WRITTEN TASK 1:
Copy the records word for word, from their start through the line containing "正確に判断します。 従来のAI外観検査 vs Preferred Networks", inclusive.

----------

Geir Bogfjellmo (NTNU): The Butcher group is a Lie group

Abstract: The concept of B-series, formal expansions of numerical methods for ordinary differential equations, has been an important tool for numerical analysts over the last decades. In 1972, Butcher showed that numerical integrators which allow a B-series expansion, form an infinite-dimensional group under composition. In 1998, the Butcher group was rediscovered by Connes and Kreimer in the context of renormalization in Quantum Field Theory. Connes and Kreimer also showed that, algebraically, the Butcher group is associated with a Lie algebra.

In this talk, the motivation for using B-series and the Butcher group is revisited, before we move on to the analytic properties of the Butcher group.

We show that the Butcher group is a Lie group modeled on a Fréchet space. The Lie algebra of Connes and Kreimer reappears as a dense subalgebra of the tangent space at the identity of this group.We explore the properties of the Butcher group as an infinite dimensional Lie group, complementing the algebraic treatment by Connes and Kreimer.

----------

WRITTEN TASK 2:
According to the abstract on the Butcher group, why does the talk examine the Butcher group as an infinite-dimensional Lie group?

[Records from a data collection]

----------

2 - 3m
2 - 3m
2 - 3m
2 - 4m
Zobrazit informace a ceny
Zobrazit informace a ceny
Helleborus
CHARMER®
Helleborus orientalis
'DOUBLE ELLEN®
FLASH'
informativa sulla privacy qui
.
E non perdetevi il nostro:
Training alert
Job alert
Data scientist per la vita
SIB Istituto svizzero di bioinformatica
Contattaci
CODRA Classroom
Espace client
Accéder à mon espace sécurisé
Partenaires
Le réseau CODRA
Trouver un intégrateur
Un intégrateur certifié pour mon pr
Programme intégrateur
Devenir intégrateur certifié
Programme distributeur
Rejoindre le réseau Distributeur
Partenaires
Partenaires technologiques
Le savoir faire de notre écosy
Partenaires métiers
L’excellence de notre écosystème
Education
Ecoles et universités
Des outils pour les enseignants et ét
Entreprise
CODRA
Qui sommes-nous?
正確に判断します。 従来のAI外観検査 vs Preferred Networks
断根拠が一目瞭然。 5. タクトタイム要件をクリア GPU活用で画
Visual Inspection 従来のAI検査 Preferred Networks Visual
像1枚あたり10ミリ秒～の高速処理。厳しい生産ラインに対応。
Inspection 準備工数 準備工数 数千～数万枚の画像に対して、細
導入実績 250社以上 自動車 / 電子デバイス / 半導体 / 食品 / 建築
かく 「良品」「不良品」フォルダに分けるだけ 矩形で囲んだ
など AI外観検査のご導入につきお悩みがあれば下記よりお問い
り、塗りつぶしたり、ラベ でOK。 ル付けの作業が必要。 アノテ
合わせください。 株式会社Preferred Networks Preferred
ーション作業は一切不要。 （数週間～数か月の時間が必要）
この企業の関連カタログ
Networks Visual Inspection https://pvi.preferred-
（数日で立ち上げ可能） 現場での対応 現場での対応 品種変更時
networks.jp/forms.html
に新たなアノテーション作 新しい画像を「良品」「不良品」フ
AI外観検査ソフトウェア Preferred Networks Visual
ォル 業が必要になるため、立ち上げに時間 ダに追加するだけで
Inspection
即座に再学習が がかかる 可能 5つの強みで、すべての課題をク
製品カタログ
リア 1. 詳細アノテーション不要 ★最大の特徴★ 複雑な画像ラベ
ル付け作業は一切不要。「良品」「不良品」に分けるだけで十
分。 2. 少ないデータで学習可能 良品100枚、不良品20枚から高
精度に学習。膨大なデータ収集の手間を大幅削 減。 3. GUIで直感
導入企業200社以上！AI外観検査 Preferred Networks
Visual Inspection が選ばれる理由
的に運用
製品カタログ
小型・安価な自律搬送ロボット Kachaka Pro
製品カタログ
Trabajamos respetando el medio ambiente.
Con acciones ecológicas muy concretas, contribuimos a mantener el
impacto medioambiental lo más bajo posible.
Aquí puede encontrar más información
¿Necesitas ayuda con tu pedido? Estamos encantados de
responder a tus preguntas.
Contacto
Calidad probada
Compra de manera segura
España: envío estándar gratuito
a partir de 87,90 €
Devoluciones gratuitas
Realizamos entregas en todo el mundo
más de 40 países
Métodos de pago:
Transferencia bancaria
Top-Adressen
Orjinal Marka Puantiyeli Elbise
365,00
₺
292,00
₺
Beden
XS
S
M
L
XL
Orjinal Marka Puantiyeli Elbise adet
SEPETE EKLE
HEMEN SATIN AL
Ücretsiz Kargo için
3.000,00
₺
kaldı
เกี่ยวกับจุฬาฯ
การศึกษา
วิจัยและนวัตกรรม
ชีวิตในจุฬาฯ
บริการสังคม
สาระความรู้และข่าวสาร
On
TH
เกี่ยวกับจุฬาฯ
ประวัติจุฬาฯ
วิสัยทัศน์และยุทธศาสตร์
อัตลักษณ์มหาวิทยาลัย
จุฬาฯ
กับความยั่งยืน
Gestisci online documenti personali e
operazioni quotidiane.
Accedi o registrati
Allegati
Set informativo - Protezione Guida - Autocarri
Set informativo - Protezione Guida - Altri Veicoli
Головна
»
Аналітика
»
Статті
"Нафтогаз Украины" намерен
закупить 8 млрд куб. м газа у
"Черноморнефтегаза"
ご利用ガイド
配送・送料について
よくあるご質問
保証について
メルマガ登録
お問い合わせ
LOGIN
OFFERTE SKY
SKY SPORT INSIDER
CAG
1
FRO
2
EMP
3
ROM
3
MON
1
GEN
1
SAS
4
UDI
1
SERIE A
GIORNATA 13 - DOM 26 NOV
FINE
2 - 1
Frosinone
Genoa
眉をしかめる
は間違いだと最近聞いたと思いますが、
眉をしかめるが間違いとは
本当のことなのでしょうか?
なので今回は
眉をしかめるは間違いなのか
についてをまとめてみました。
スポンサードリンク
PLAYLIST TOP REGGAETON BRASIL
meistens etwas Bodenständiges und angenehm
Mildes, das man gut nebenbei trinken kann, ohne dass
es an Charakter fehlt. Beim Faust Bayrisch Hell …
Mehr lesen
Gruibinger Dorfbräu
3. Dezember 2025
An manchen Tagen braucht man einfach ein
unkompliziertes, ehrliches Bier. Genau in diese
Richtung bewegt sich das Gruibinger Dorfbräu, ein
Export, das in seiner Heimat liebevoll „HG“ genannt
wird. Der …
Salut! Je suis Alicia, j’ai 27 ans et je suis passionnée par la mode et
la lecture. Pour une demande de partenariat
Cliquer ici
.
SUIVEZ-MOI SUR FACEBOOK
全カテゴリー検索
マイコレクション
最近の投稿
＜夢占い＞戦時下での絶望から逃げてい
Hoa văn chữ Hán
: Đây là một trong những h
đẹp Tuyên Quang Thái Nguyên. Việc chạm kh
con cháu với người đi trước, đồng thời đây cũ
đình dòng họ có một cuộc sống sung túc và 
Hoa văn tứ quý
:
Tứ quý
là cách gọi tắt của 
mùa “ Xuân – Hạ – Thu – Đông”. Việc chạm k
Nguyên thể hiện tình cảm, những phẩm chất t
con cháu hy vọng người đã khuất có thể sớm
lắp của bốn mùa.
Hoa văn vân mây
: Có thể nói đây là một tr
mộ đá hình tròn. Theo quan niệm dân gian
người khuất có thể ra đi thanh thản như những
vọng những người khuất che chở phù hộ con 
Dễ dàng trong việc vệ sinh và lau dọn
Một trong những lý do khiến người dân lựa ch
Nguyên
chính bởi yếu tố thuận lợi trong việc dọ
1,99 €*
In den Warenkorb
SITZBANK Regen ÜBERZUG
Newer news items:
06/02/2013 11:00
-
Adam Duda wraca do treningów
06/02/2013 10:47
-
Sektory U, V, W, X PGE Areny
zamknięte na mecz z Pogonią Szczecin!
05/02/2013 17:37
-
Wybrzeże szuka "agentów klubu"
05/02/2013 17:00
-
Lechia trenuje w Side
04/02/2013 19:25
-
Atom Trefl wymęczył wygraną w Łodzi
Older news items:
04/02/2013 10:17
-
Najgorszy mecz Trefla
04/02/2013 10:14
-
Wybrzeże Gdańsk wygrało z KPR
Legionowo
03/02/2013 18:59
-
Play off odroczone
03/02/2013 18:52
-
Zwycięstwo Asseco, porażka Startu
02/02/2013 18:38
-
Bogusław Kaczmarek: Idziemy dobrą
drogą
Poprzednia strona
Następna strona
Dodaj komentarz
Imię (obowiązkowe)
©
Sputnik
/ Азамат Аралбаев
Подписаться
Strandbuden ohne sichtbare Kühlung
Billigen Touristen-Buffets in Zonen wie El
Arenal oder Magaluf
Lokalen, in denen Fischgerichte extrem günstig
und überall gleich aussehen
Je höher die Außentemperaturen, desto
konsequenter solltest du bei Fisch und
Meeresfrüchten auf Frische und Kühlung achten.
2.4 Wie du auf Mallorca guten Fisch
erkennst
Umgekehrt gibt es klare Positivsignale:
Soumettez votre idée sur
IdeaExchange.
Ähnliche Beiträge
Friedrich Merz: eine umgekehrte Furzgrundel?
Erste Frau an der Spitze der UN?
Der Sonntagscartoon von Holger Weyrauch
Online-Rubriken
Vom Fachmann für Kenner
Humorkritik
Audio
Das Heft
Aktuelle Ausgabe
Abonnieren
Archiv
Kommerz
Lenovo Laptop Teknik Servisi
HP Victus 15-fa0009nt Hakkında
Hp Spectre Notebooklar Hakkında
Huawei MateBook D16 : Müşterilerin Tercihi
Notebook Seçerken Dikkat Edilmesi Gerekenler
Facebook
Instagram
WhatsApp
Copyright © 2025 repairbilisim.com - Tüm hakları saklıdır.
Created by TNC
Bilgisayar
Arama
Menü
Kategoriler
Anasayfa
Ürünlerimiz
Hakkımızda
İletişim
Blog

----------

REPLY 1:
2 - 3m
2 - 3m
2 - 3m
2 - 4m
Zobrazit informace a ceny
Zobrazit informace a ceny
Helleborus
CHARMER®
Helleborus orientalis
'DOUBLE ELLEN®
FLASH'
informativa sulla privacy qui
.
E non perdetevi il nostro:
Training alert
Job alert
Data scientist per la vita
SIB Istituto svizzero di bioinformatica
Contattaci
CODRA Classroom
Espace client
Accéder à mon espace sécurisé
Partenaires
Le réseau CODRA
Trouver un intégrateur
Un intégrateur certifié pour mon pr
Programme intégrateur
Devenir intégrateur certifié
Programme distributeur
Rejoindre le réseau Distributeur
Partenaires
Partenaires technologiques
Le savoir faire de notre écosy
Partenaires métiers
L’excellence de notre écosystème
Education
Ecoles et universités
Des outils pour les enseignants et ét
Entreprise
CODRA
Qui sommes-nous?
正確に判断します。 従来のAI外観検査 vs Preferred Networks

REPLY 2:
The talk examines it to complement the algebraic treatment by Connes and Kreimer. They had shown that, algebraically, the Butcher group is associated with a Lie algebra. The talk adds its analytic properties as a Lie group modeled on a Fréchet space.